▶ [Exercise]: Can you lay out all the items below as a numbered list, dropping blank lines and leaving the pictures out?

(Dataset entries)
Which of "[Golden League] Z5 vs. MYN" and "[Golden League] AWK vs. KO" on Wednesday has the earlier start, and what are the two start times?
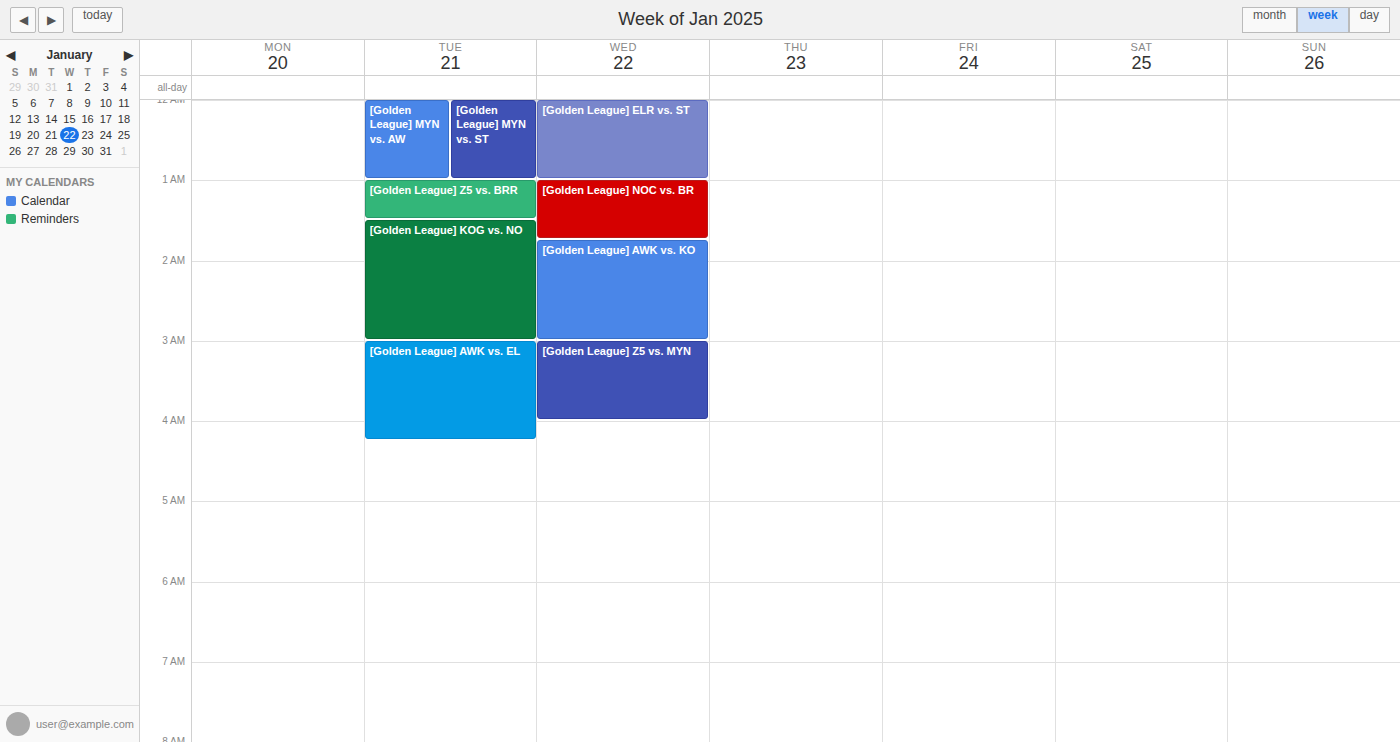
"[Golden League] AWK vs. KO" 1:45 AM; "[Golden League] Z5 vs. MYN" 3:00 AM.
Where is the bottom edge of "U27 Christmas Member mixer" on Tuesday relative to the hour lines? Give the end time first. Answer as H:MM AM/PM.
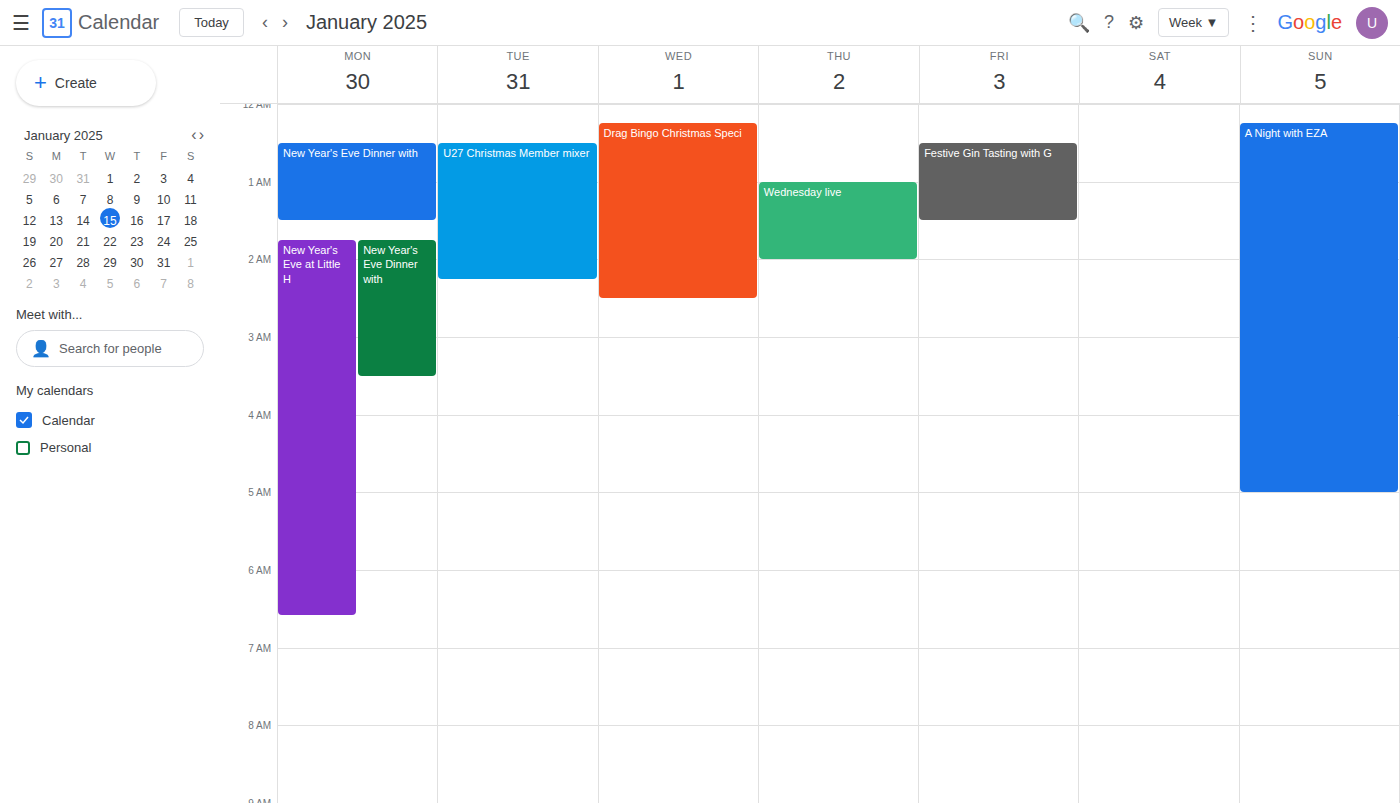
2:15 AM -- neither: a quarter of the way from the 2 AM line to the 3 AM line.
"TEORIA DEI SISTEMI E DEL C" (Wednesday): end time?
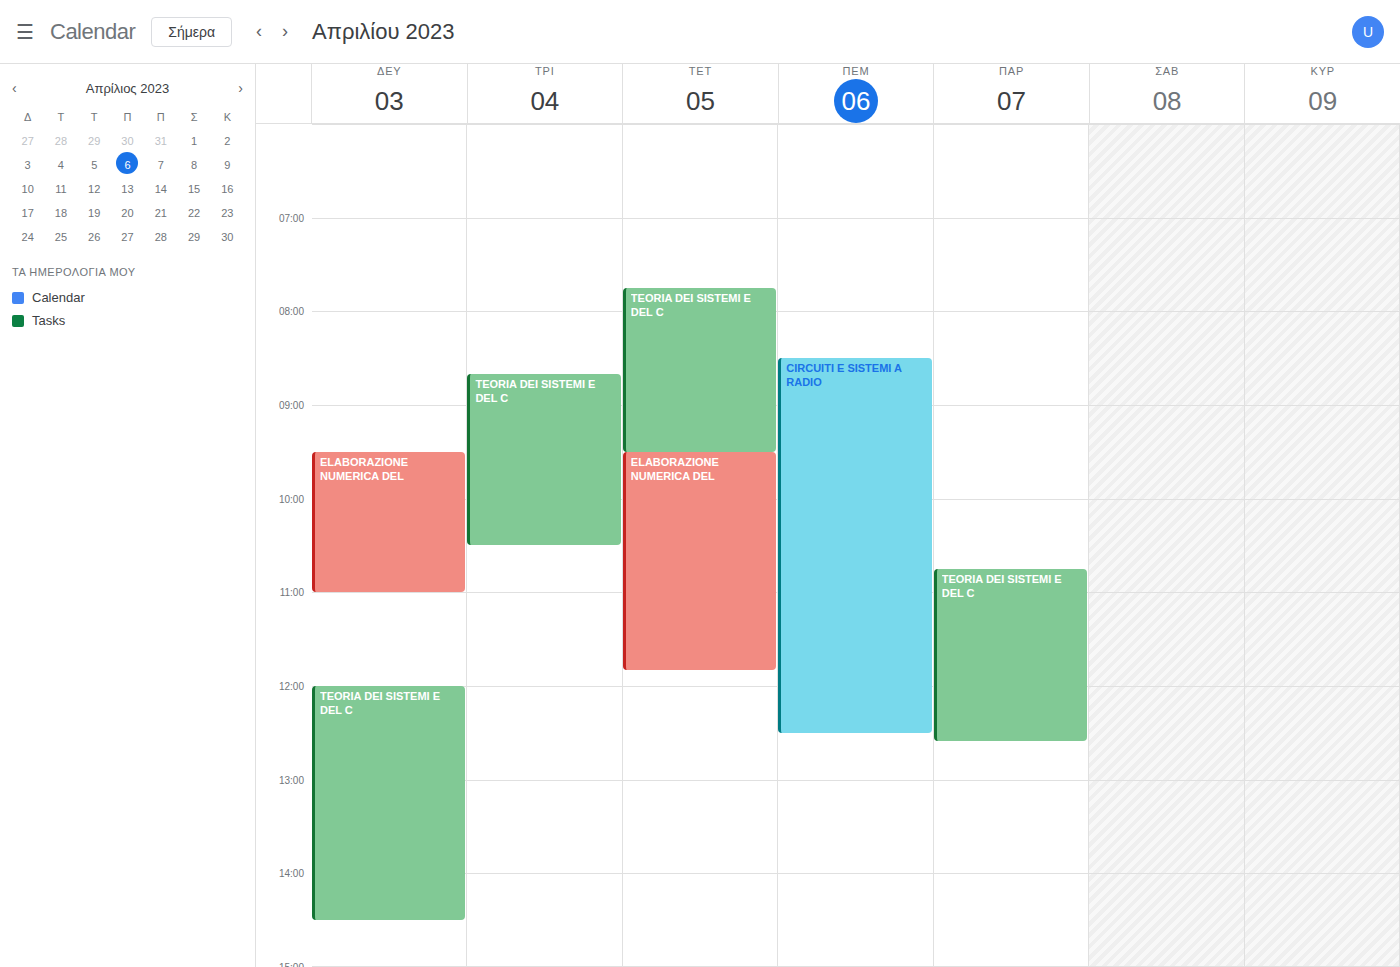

▶ [Answer to this exercise]:
1. Which of "[Golden League] Z5 vs. MYN" and "[Golden League] AWK vs. KO" on Wednesday has the earlier start, and what are the two start times?
2. "[Golden League] AWK vs. KO" 1:45 AM; "[Golden League] Z5 vs. MYN" 3:00 AM.
3. Where is the bottom edge of "U27 Christmas Member mixer" on Tuesday relative to the hour lines? Give the end time first. Answer as H:MM AM/PM.
4. 2:15 AM -- neither: a quarter of the way from the 2 AM line to the 3 AM line.
5. "TEORIA DEI SISTEMI E DEL C" (Wednesday): end time?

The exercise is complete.